* [Your assignment] Set down the entries below exactly, leaving out all images.

* [Dataset content]
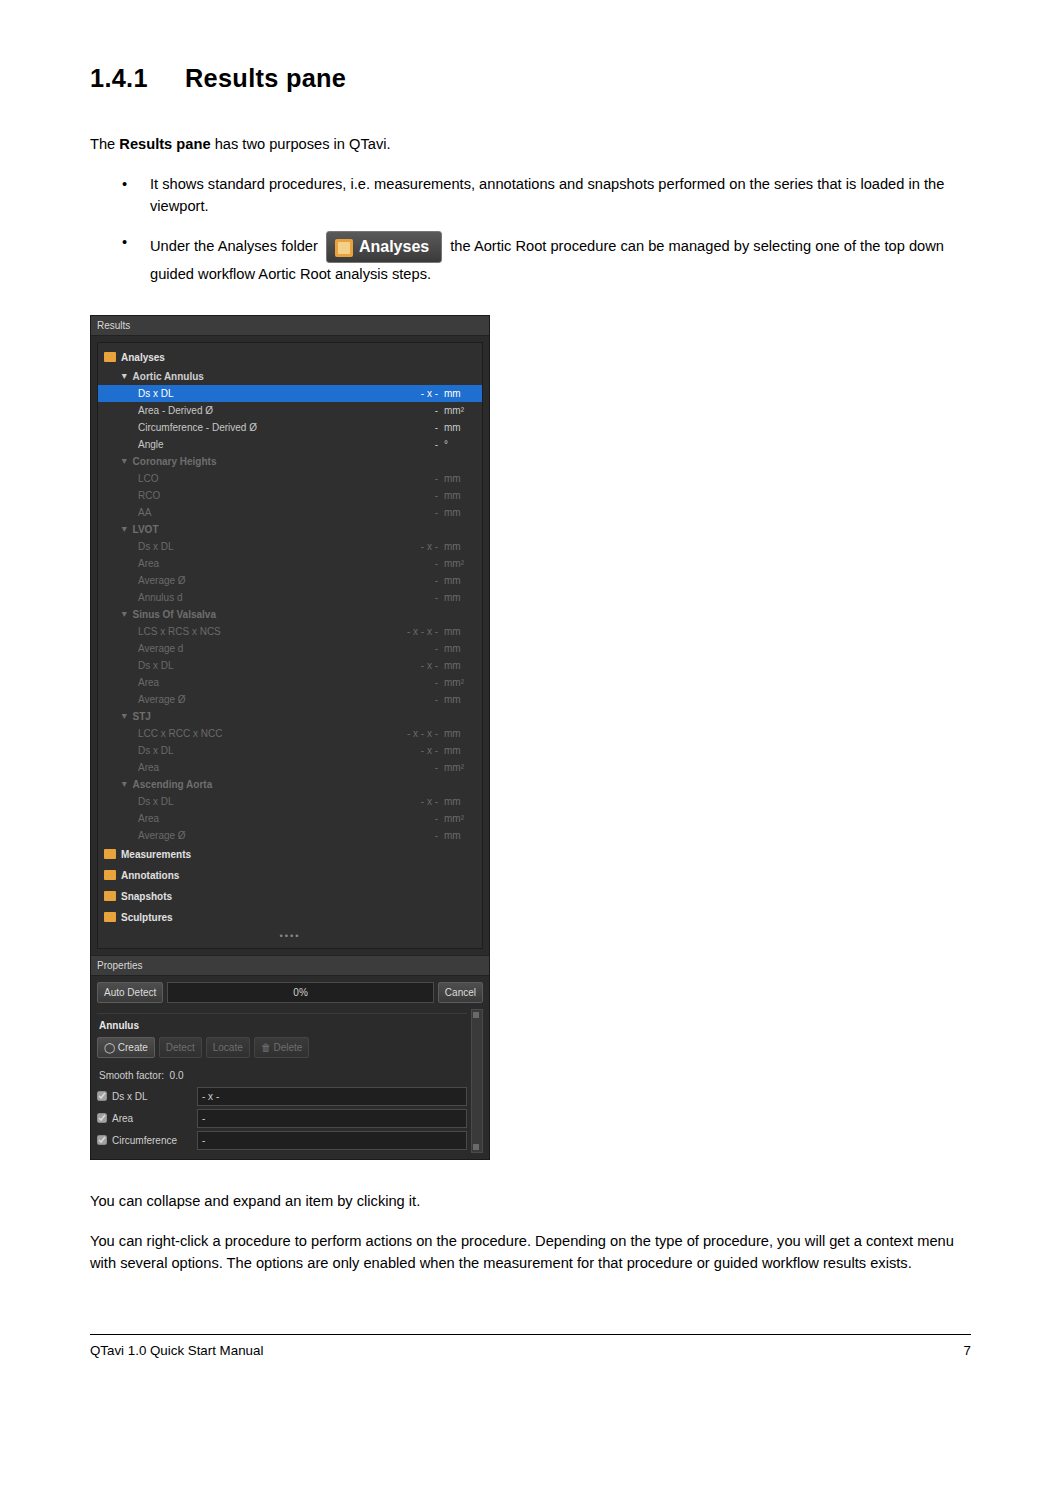1.4.1 Results pane
The Results pane has two purposes in QTavi.
It shows standard procedures, i.e. measurements, annotations and snapshots performed on the series that is loaded in the viewport.
Under the Analyses folder Analyses the Aortic Root procedure can be managed by selecting one of the top down guided workflow Aortic Root analysis steps.
Results
Analyses
▼Aortic Annulus
Ds x DL- x -mm
Area - Derived Ø-mm²
Circumference - Derived Ø-mm
Angle-°
▼Coronary Heights
LCO-mm
RCO-mm
AA-mm
▼LVOT
Ds x DL- x -mm
Area-mm²
Average Ø-mm
Annulus d-mm
▼Sinus Of Valsalva
LCS x RCS x NCS- x - x -mm
Average d-mm
Ds x DL- x -mm
Area-mm²
Average Ø-mm
▼STJ
LCC x RCC x NCC- x - x -mm
Ds x DL- x -mm
Area-mm²
▼Ascending Aorta
Ds x DL- x -mm
Area-mm²
Average Ø-mm
Measurements
Annotations
Snapshots
Sculptures
••••
Properties
Auto Detect 0% Cancel
Annulus
◯ Create Detect Locate 🗑 Delete
Smooth factor: 0.0
Ds x DL - x -
Area -
Circumference -
You can collapse and expand an item by clicking it.
You can right-click a procedure to perform actions on the procedure. Depending on the type of procedure, you will get a context menu with several options. The options are only enabled when the measurement for that procedure or guided workflow results exists.
QTavi 1.0 Quick Start Manual 7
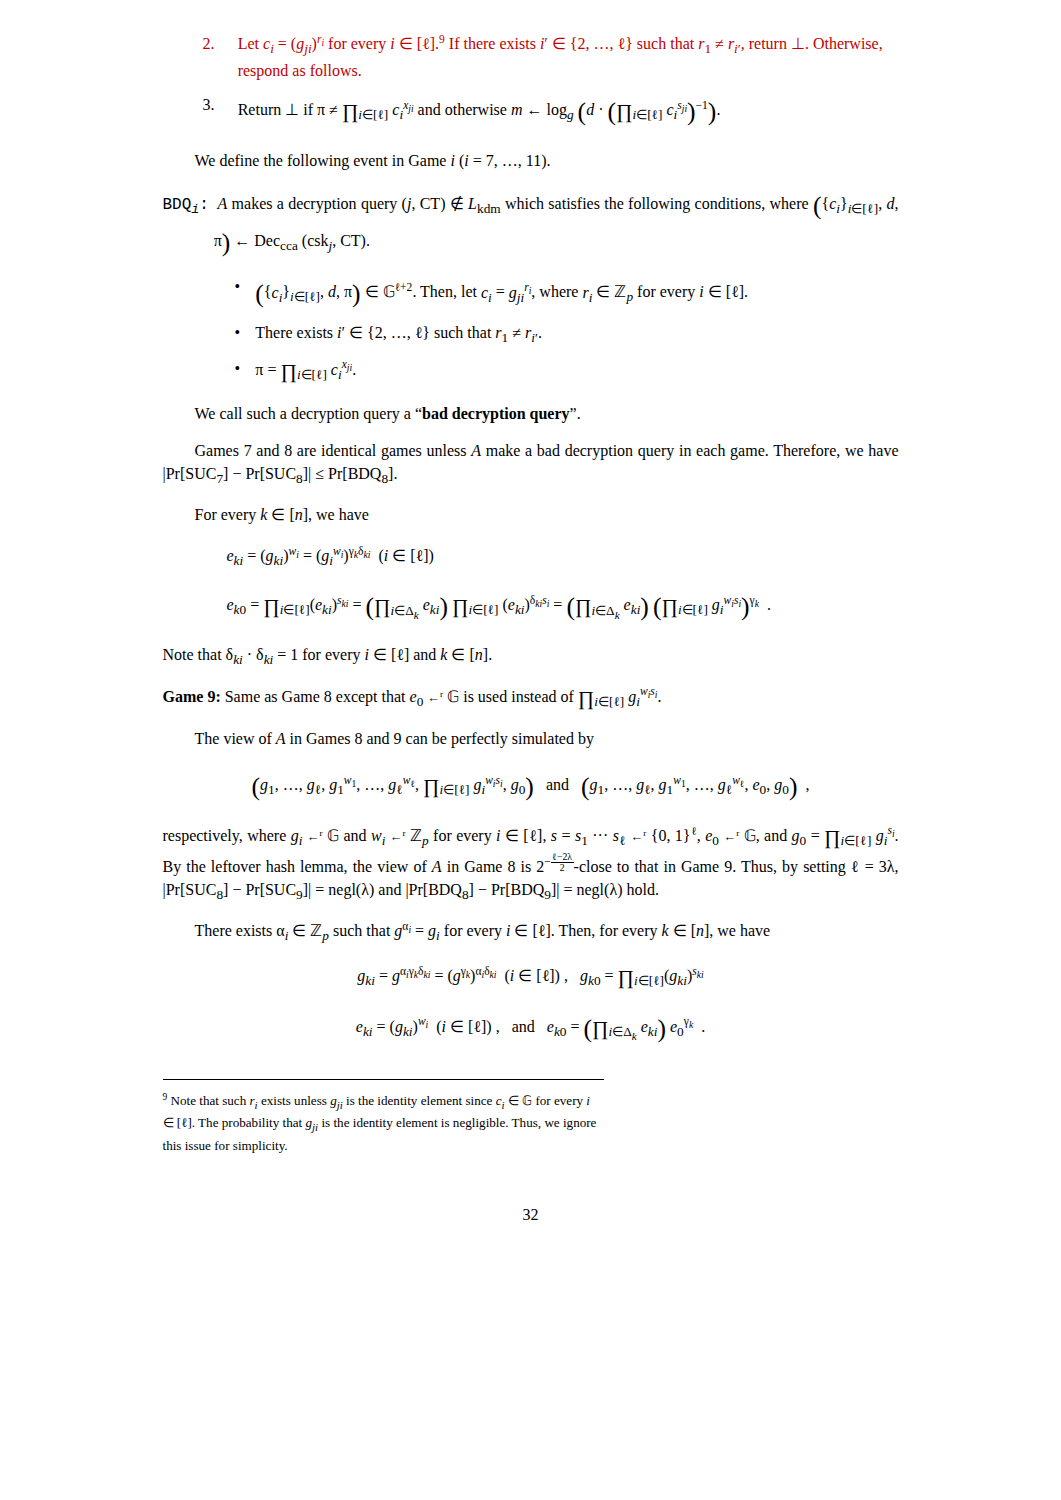2. Let ci = (gji)ri for every i ∈ [ℓ].9 If there exists i′ ∈ {2, …, ℓ} such that r1 ≠ ri′, return ⊥. Otherwise, respond as follows.
3. Return ⊥ if π ≠ ∏i∈[ℓ] cixji and otherwise m ← logg (d · (∏i∈[ℓ] cisji)−1).
We define the following event in Game i (i = 7, …, 11).
BDQi: A makes a decryption query (j, CT) ∉ Lkdm which satisfies the following conditions, where ({ci}i∈[ℓ], d, π) ← Deccca (cskj, CT).
({ci}i∈[ℓ], d, π) ∈ 𝔾ℓ+2. Then, let ci = gjiri, where ri ∈ ℤp for every i ∈ [ℓ].
There exists i′ ∈ {2, …, ℓ} such that r1 ≠ ri′.
π = ∏i∈[ℓ] cixji.
We call such a decryption query a “bad decryption query”.
Games 7 and 8 are identical games unless A make a bad decryption query in each game. Therefore, we have |Pr[SUC7] − Pr[SUC8]| ≤ Pr[BDQ8].
For every k ∈ [n], we have
eki = (gki)wi = (giwi)γkδki (i ∈ [ℓ])
ek0 = ∏i∈[ℓ](eki)ski = (∏i∈Δk eki) ∏i∈[ℓ] (eki)δkisi = (∏i∈Δk eki) (∏i∈[ℓ] giwisi)γk .
Note that δki · δki = 1 for every i ∈ [ℓ] and k ∈ [n].
Game 9: Same as Game 8 except that e0 ←r 𝔾 is used instead of ∏i∈[ℓ] giwisi.
The view of A in Games 8 and 9 can be perfectly simulated by
(g1, …, gℓ, g1w1, …, gℓwℓ, ∏i∈[ℓ] giwisi, g0) and (g1, …, gℓ, g1w1, …, gℓwℓ, e0, g0) ,
respectively, where gi ←r 𝔾 and wi ←r ℤp for every i ∈ [ℓ], s = s1 ··· sℓ ←r {0, 1}ℓ, e0 ←r 𝔾, and g0 = ∏i∈[ℓ] gisi. By the leftover hash lemma, the view of A in Game 8 is 2−ℓ−2λ 2-close to that in Game 9. Thus, by setting ℓ = 3λ, |Pr[SUC8] − Pr[SUC9]| = negl(λ) and |Pr[BDQ8] − Pr[BDQ9]| = negl(λ) hold.
There exists αi ∈ ℤp such that gαi = gi for every i ∈ [ℓ]. Then, for every k ∈ [n], we have
gki = gαiγkδki = (gγk)αiδki (i ∈ [ℓ]) , gk0 = ∏i∈[ℓ](gki)ski
eki = (gki)wi (i ∈ [ℓ]) , and ek0 = (∏i∈Δk eki) e0γk .
9 Note that such ri exists unless gji is the identity element since ci ∈ 𝔾 for every i ∈ [ℓ]. The probability that gji is the identity element is negligible. Thus, we ignore this issue for simplicity.
32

* [Response for this exercise]
1.4.1 Results pane
The Results pane has two purposes in QTavi.
It shows standard procedures, i.e. measurements, annotations and snapshots performed on the series that is loaded in the viewport.
Under the Analyses folder Analyses the Aortic Root procedure can be managed by selecting one of the top down guided workflow Aortic Root analysis steps.
Results
Analyses
▼Aortic Annulus
Ds x DL- x -mm
Area - Derived Ø-mm²
Circumference - Derived Ø-mm
Angle-°
▼Coronary Heights
LCO-mm
RCO-mm
AA-mm
▼LVOT
Ds x DL- x -mm
Area-mm²
Average Ø-mm
Annulus d-mm
▼Sinus Of Valsalva
LCS x RCS x NCS- x - x -mm
Average d-mm
Ds x DL- x -mm
Area-mm²
Average Ø-mm
▼STJ
LCC x RCC x NCC- x - x -mm
Ds x DL- x -mm
Area-mm²
▼Ascending Aorta
Ds x DL- x -mm
Area-mm²
Average Ø-mm
Measurements
Annotations
Snapshots
Sculptures
••••
Properties
Auto Detect 0% Cancel
Annulus
◯ Create Detect Locate 🗑 Delete
Smooth factor: 0.0
Ds x DL - x -
Area -
Circumference -
You can collapse and expand an item by clicking it.
You can right-click a procedure to perform actions on the procedure. Depending on the type of procedure, you will get a context menu with several options. The options are only enabled when the measurement for that procedure or guided workflow results exists.
QTavi 1.0 Quick Start Manual 7
2. Let ci = (gji)ri for every i ∈ [ℓ].9 If there exists i′ ∈ {2, …, ℓ} such that r1 ≠ ri′, return ⊥. Otherwise, respond as follows.
3. Return ⊥ if π ≠ ∏i∈[ℓ] cixji and otherwise m ← logg (d · (∏i∈[ℓ] cisji)−1).
We define the following event in Game i (i = 7, …, 11).
BDQi: A makes a decryption query (j, CT) ∉ Lkdm which satisfies the following conditions, where ({ci}i∈[ℓ], d, π) ← Deccca (cskj, CT).
({ci}i∈[ℓ], d, π) ∈ 𝔾ℓ+2. Then, let ci = gjiri, where ri ∈ ℤp for every i ∈ [ℓ].
There exists i′ ∈ {2, …, ℓ} such that r1 ≠ ri′.
π = ∏i∈[ℓ] cixji.
We call such a decryption query a “bad decryption query”.
Games 7 and 8 are identical games unless A make a bad decryption query in each game. Therefore, we have |Pr[SUC7] − Pr[SUC8]| ≤ Pr[BDQ8].
For every k ∈ [n], we have
eki = (gki)wi = (giwi)γkδki (i ∈ [ℓ])
ek0 = ∏i∈[ℓ](eki)ski = (∏i∈Δk eki) ∏i∈[ℓ] (eki)δkisi = (∏i∈Δk eki) (∏i∈[ℓ] giwisi)γk .
Note that δki · δki = 1 for every i ∈ [ℓ] and k ∈ [n].
Game 9: Same as Game 8 except that e0 ←r 𝔾 is used instead of ∏i∈[ℓ] giwisi.
The view of A in Games 8 and 9 can be perfectly simulated by
(g1, …, gℓ, g1w1, …, gℓwℓ, ∏i∈[ℓ] giwisi, g0) and (g1, …, gℓ, g1w1, …, gℓwℓ, e0, g0) ,
respectively, where gi ←r 𝔾 and wi ←r ℤp for every i ∈ [ℓ], s = s1 ··· sℓ ←r {0, 1}ℓ, e0 ←r 𝔾, and g0 = ∏i∈[ℓ] gisi. By the leftover hash lemma, the view of A in Game 8 is 2−ℓ−2λ 2-close to that in Game 9. Thus, by setting ℓ = 3λ, |Pr[SUC8] − Pr[SUC9]| = negl(λ) and |Pr[BDQ8] − Pr[BDQ9]| = negl(λ) hold.
There exists αi ∈ ℤp such that gαi = gi for every i ∈ [ℓ]. Then, for every k ∈ [n], we have
gki = gαiγkδki = (gγk)αiδki (i ∈ [ℓ]) , gk0 = ∏i∈[ℓ](gki)ski
eki = (gki)wi (i ∈ [ℓ]) , and ek0 = (∏i∈Δk eki) e0γk .
9 Note that such ri exists unless gji is the identity element since ci ∈ 𝔾 for every i ∈ [ℓ]. The probability that gji is the identity element is negligible. Thus, we ignore this issue for simplicity.
32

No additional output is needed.